• Your instructions:
Copy out all the text in the material below word for word. Give only the text, leaving out the images.

• Data for the task:
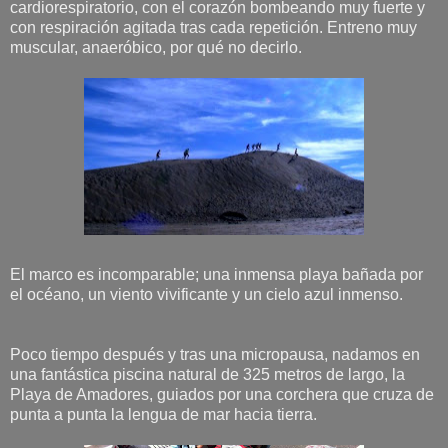
cardiorespiratorio, con el corazón bombeando muy fuerte y
con respiración agitada tras cada repetición. Entreno muy
muscular, anaeróbico, por qué no decirlo.
El marco es incomparable; una inmensa playa bañada por
el océano, un viento vivificante y un cielo azul inmenso.
Poco tiempo después y tras una micropausa, nadamos en
una fantástica piscina natural de 325 metros de largo, la
Playa de Amadores, guiados por una corchera que cruza de
punta a punta la lengua de mar hacia tierra.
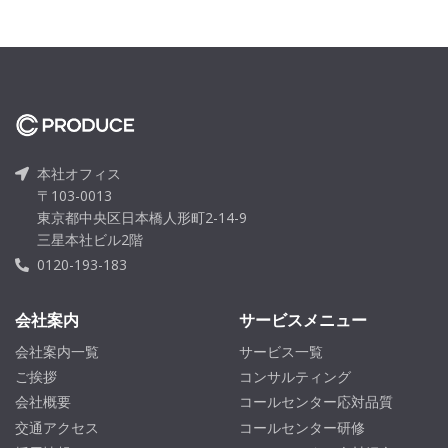
本社オフィス
〒103-0013
東京都中央区日本橋人形町2-14-9
三星本社ビル2階
0120-193-183
会社案内
サービスメニュー
会社案内一覧
サービス一覧
ご挨拶
コンサルティング
会社概要
コールセンター応対品質
交通アクセス
コールセンター研修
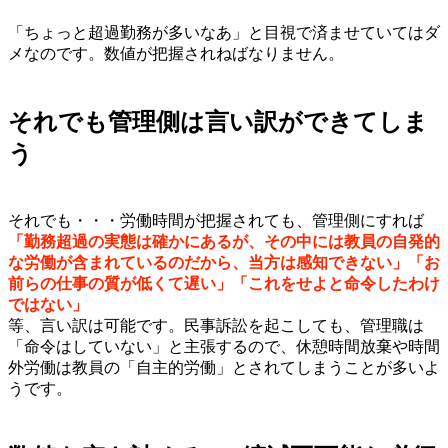
・
「ちょっと超過勤務が多いなあ」と目視で済ませていてはダ
メなのです。数値が把握されねばなりません。
・
それでも管理側は言い訳ができてしま
う
・
それでも・・・労働時間が把握されても、管理側にすれば
「勤務超過の実態は確かにあるが、その中には教員の自発的
な労働が含まれているのだから、当方は感知できない」「お
前らの仕事の質が低くて遅い」「これをせよと命令したわけ
ではない」
等、言い訳は可能です。民事訴訟を起こしても、管理職は
「命令はしていない」と主張するので、休憩時間放棄や時間
外労働は教員の「自主的労働」とされてしまうことが多いよ
うです。
・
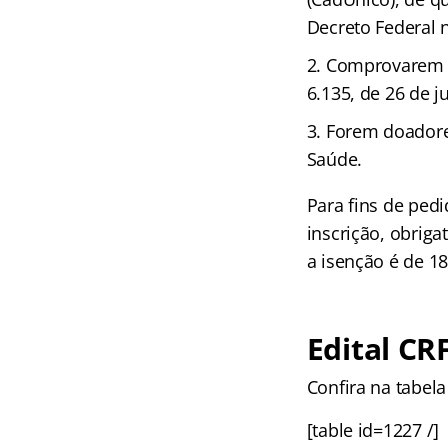
Decreto Federal n
Comprovarem s
6.135, de 26 de j
Forem doadore
Saúde.
Para fins de pedi
inscrição, obrig
a isenção é de 1
Edital CR
Confira na tabela
[table id=1227 /]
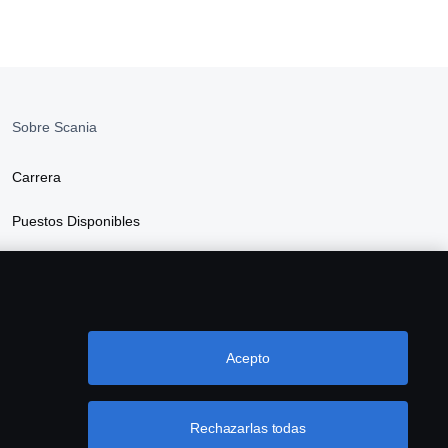
Sobre Scania
Carrera
Puestos Disponibles
Sala de Prensa
Sustentabilidad en Scania
Acepto
Rechazarlas todas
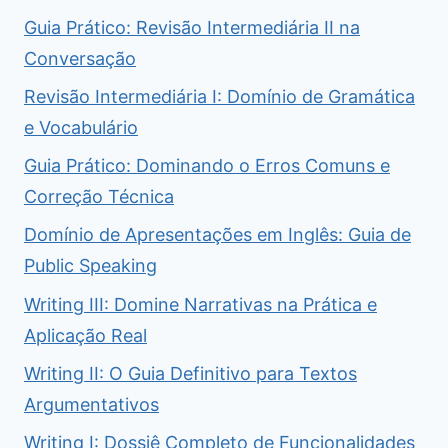
Guia Prático: Revisão Intermediária II na
Conversação
Revisão Intermediária I: Domínio de Gramática
e Vocabulário
Guia Prático: Dominando o Erros Comuns e
Correção Técnica
Domínio de Apresentações em Inglês: Guia de
Public Speaking
Writing III: Domine Narrativas na Prática e
Aplicação Real
Writing II: O Guia Definitivo para Textos
Argumentativos
Writing I: Dossiê Completo de Funcionalidades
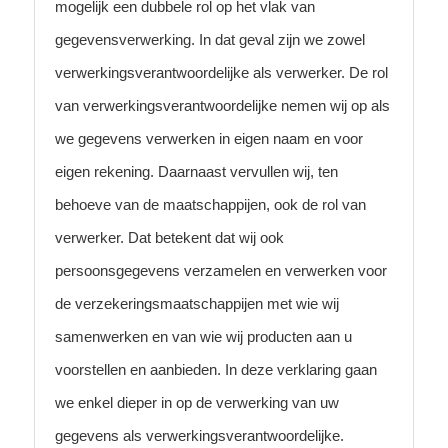
mogelijk een dubbele rol op het vlak van
gegevensverwerking. In dat geval zijn we zowel
verwerkingsverantwoordelijke als verwerker. De rol
van verwerkingsverantwoordelijke nemen wij op als
we gegevens verwerken in eigen naam en voor
eigen rekening. Daarnaast vervullen wij, ten
behoeve van de maatschappijen, ook de rol van
verwerker. Dat betekent dat wij ook
persoonsgegevens verzamelen en verwerken voor
de verzekeringsmaatschappijen met wie wij
samenwerken en van wie wij producten aan u
voorstellen en aanbieden. In deze verklaring gaan
we enkel dieper in op de verwerking van uw
gegevens als verwerkingsverantwoordelijke.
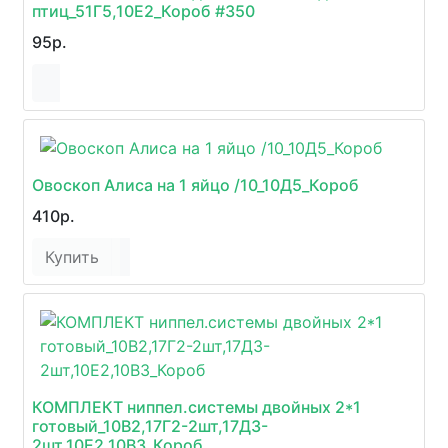
птиц_51Г5,10Е2_Короб #350
95р.
Овоскоп Алиса на 1 яйцо /10_10Д5_Короб
410р.
Купить
КОМПЛЕКТ ниппел.системы двойных 2*1
готовый_10В2,17Г2-2шт,17Д3-
2шт,10Е2,10В3_Короб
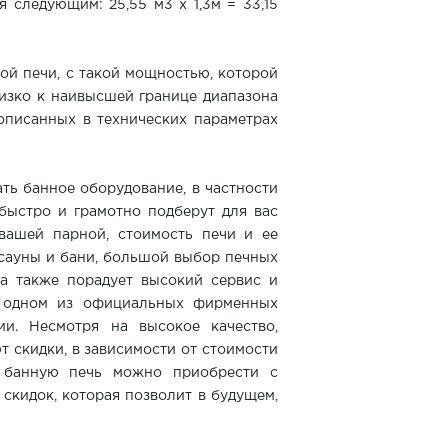
 следующим: 25,55 м3 х 1,3м = 33,15
ой печи, с такой мощностью, которой
лизко к наивысшей границе диапазона
описанных в технических параметрах
ть банное оборудование, в частности
 быстро и грамотно подберут для вас
вашей парной, стоимость печи и ее
 сауны и бани, большой выбор печных
 а также порадует высокий сервис и
в одном из официальных фирменных
и. Несмотря на высокое качество,
т скидки, в зависимости от стоимости
х банную печь можно приобрести с
скидок, которая позволит в будущем,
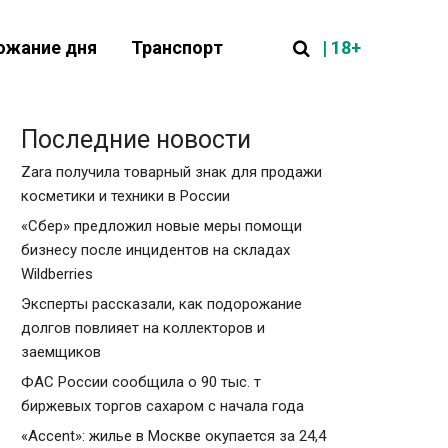
| 18+
ожание дня
Транспорт
Последние новости
Zara получила товарный знак для продажи
косметики и техники в России
«Сбер» предложил новые меры помощи
бизнесу после инцидентов на складах
Wildberries
Эксперты рассказали, как подорожание
долгов повлияет на коллекторов и
заемщиков
ФАС России сообщила о 90 тыс. т
биржевых торгов сахаром с начала года
«Accent»: жилье в Москве окупается за 24,4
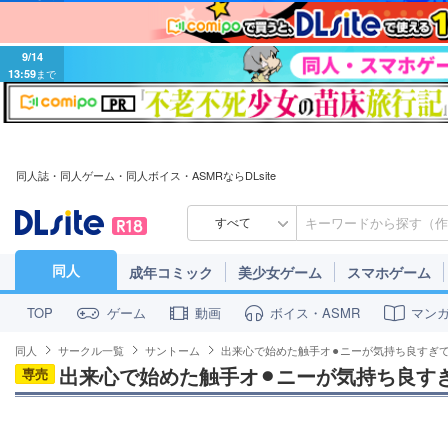
9/14
13:59
まで
同人誌・同人ゲーム・同人ボイス・ASMRならDLsite
すべて
同人
成年コミック
美少女ゲーム
スマホゲーム
ゲーム
動画
ボイス・ASMR
マン
TOP
同人
サークル一覧
サントーム
出来心で始めた触手オ⚫︎ニーが気持ち良すぎて
出来心で始めた触手オ⚫︎ニーが気持ち良す
専売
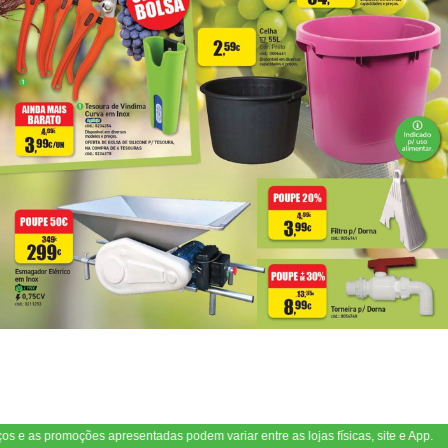
s e as promoções apresentadas podem variar entre as lojas físicas, site e App.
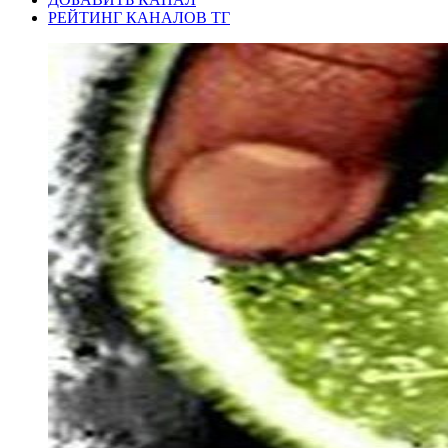
РЕЙТИНГ КАНАЛОВ ТГ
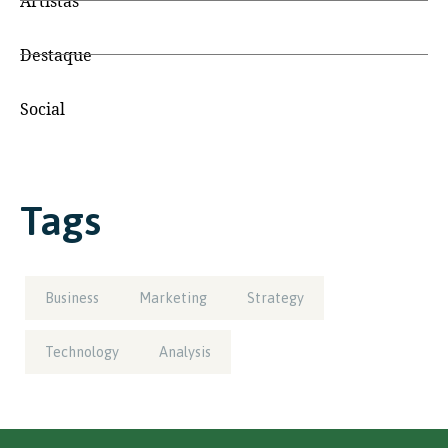
Artistas
Destaque
Social
Tags
Business
Marketing
Strategy
Technology
Analysis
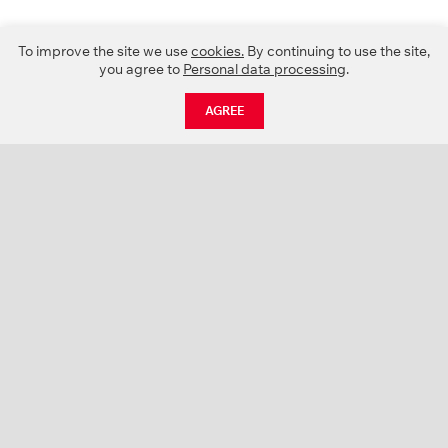
To improve the site we use
cookies.
By continuing to use the site,
you agree to
Personal data processing
.
AGREE
CATALOGUE
NEWS
ABOUT US
PROJECTS
SUPPORT
CONTACTS
PRODUCT CATALOGUE (PDF)
COLOR PALETTES
PERSONALIZATION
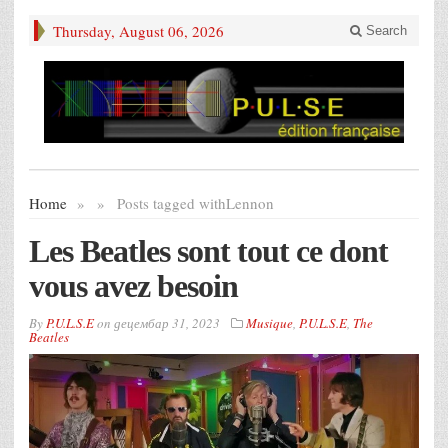
Thursday, August 06, 2026
Search
Home
»
»
Posts tagged with
Lennon
Les Beatles sont tout ce dont
vous avez besoin
By
P.U.L.S.E
on
децембар 31, 2023
Musique
,
P.U.L.S.E
,
The
Beatles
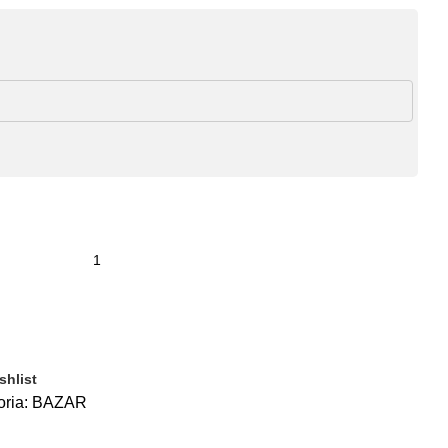
shlist
ria:
BAZAR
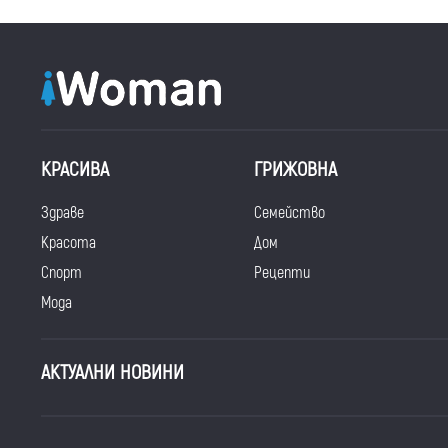
КРАСИВА
ГРИЖОВНА
Здраве
Семейство
Красота
Дом
Спорт
Рецепти
Мода
АКТУАЛНИ НОВИНИ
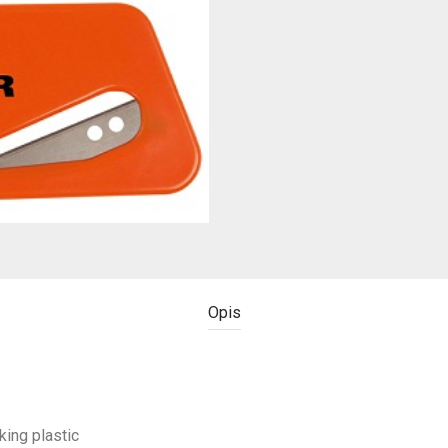
Opis
ing plastic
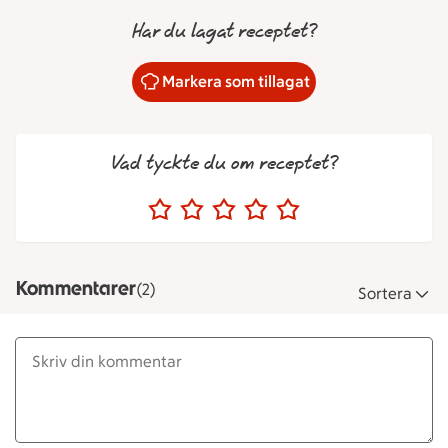
Har du lagat receptet?
Markera som tillagat
Vad tyckte du om receptet?
Kommentarer
(2)
Sortera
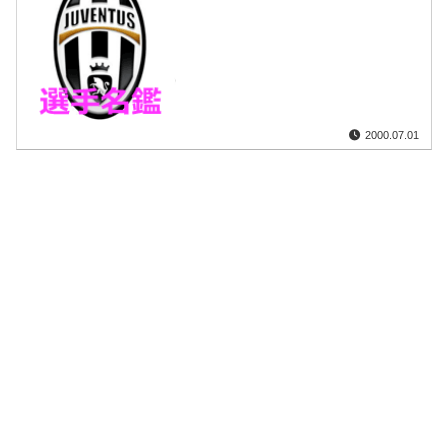
2000.07.01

• Exercise response:
cardiorespiratorio, con el corazón bombeando muy fuerte y
con respiración agitada tras cada repetición. Entreno muy
muscular, anaeróbico, por qué no decirlo.
El marco es incomparable; una inmensa playa bañada por
el océano, un viento vivificante y un cielo azul inmenso.
Poco tiempo después y tras una micropausa, nadamos en
una fantástica piscina natural de 325 metros de largo, la
Playa de Amadores, guiados por una corchera que cruza de
punta a punta la lengua de mar hacia tierra.
本社オフィス
〒103-0013
東京都中央区日本橋人形町2-14-9
三星本社ビル2階
0120-193-183
会社案内
サービスメニュー
会社案内一覧
サービス一覧
ご挨拶
コンサルティング
会社概要
コールセンター応対品質
交通アクセス
コールセンター研修
・
「ちょっと超過勤務が多いなあ」と目視で済ませていてはダ
メなのです。数値が把握されねばなりません。
・
それでも管理側は言い訳ができてしま
う
・
それでも・・・労働時間が把握されても、管理側にすれば
「勤務超過の実態は確かにあるが、その中には教員の自発的
な労働が含まれているのだから、当方は感知できない」「お
前らの仕事の質が低くて遅い」「これをせよと命令したわけ
ではない」
等、言い訳は可能です。民事訴訟を起こしても、管理職は
「命令はしていない」と主張するので、休憩時間放棄や時間
外労働は教員の「自主的労働」とされてしまうことが多いよ
うです。
・
Decreto Federal n
Comprovarem s
6.135, de 26 de j
Forem doadore
Saúde.
Para fins de pedi
inscrição, obrig
a isenção é de 1
Edital CR
Confira na tabela
[table id=1227 /]
Sobre Scania
Carrera
Puestos Disponibles
Sala de Prensa
Sustentabilidad en Scania
Acepto
Rechazarlas todas
Guia Prático: Revisão Intermediária II na
Conversação
Revisão Intermediária I: Domínio de Gramática
e Vocabulário
Guia Prático: Dominando o Erros Comuns e
Correção Técnica
Domínio de Apresentações em Inglês: Guia de
Public Speaking
Writing III: Domine Narrativas na Prática e
Aplicação Real
Writing II: O Guia Definitivo para Textos
Argumentativos
Writing I: Dossiê Completo de Funcionalidades
mogelijk een dubbele rol op het vlak van
gegevensverwerking. In dat geval zijn we zowel
verwerkingsverantwoordelijke als verwerker. De rol
van verwerkingsverantwoordelijke nemen wij op als
we gegevens verwerken in eigen naam en voor
eigen rekening. Daarnaast vervullen wij, ten
behoeve van de maatschappijen, ook de rol van
verwerker. Dat betekent dat wij ook
persoonsgegevens verzamelen en verwerken voor
de verzekeringsmaatschappijen met wie wij
samenwerken en van wie wij producten aan u
voorstellen en aanbieden. In deze verklaring gaan
we enkel dieper in op de verwerking van uw
gegevens als verwerkingsverantwoordelijke.
птиц_51Г5,10Е2_Короб #350
95р.
Овоскоп Алиса на 1 яйцо /10_10Д5_Короб
410р.
Купить
КОМПЛЕКТ ниппел.системы двойных 2*1
готовый_10В2,17Г2-2шт,17Д3-
2шт,10Е2,10В3_Короб
 следующим: 25,55 м3 х 1,3м = 33,15
ой печи, с такой мощностью, которой
лизко к наивысшей границе диапазона
описанных в технических параметрах
ть банное оборудование, в частности
 быстро и грамотно подберут для вас
вашей парной, стоимость печи и ее
 сауны и бани, большой выбор печных
 а также порадует высокий сервис и
в одном из официальных фирменных
и. Несмотря на высокое качество,
т скидки, в зависимости от стоимости
х банную печь можно приобрести с
скидок, которая позволит в будущем,
| 18+
ожание дня
Транспорт
Последние новости
Zara получила товарный знак для продажи
косметики и техники в России
«Сбер» предложил новые меры помощи
бизнесу после инцидентов на складах
Wildberries
Эксперты рассказали, как подорожание
долгов повлияет на коллекторов и
заемщиков
ФАС России сообщила о 90 тыс. т
биржевых торгов сахаром с начала года
«Accent»: жилье в Москве окупается за 24,4
9/14
13:59
まで
同人誌・同人ゲーム・同人ボイス・ASMRならDLsite
すべて
同人
成年コミック
美少女ゲーム
スマホゲーム
ゲーム
動画
ボイス・ASMR
マン
TOP
同人
サークル一覧
サントーム
出来心で始めた触手オ⚫︎ニーが気持ち良すぎて
出来心で始めた触手オ⚫︎ニーが気持ち良す
専売
s e as promoções apresentadas podem variar entre as lojas físicas, site e App.
РЕЙТИНГ КАНАЛОВ ТГ
Artistas
Destaque
Social
Tags
Business
Marketing
Strategy
Technology
Analysis
To improve the site we use
cookies.
By continuing to use the site,
you agree to
Personal data processing
.
AGREE
CATALOGUE
NEWS
ABOUT US
PROJECTS
SUPPORT
CONTACTS
PRODUCT CATALOGUE (PDF)
COLOR PALETTES
PERSONALIZATION
Thursday, August 06, 2026
Search
Home
»
»
Posts tagged with
Lennon
Les Beatles sont tout ce dont
vous avez besoin
By
P.U.L.S.E
on
децембар 31, 2023
Musique
,
P.U.L.S.E
,
The
Beatles
shlist
ria:
BAZAR
КРАСИВА
ГРИЖОВНА
Здраве
Семейство
Красота
Дом
Спорт
Рецепти
Мода
АКТУАЛНИ НОВИНИ
Opis
ing plastic
Har du lagat receptet?
Markera som tillagat
Vad tyckte du om receptet?
Kommentarer
(2)
Sortera
2000.07.01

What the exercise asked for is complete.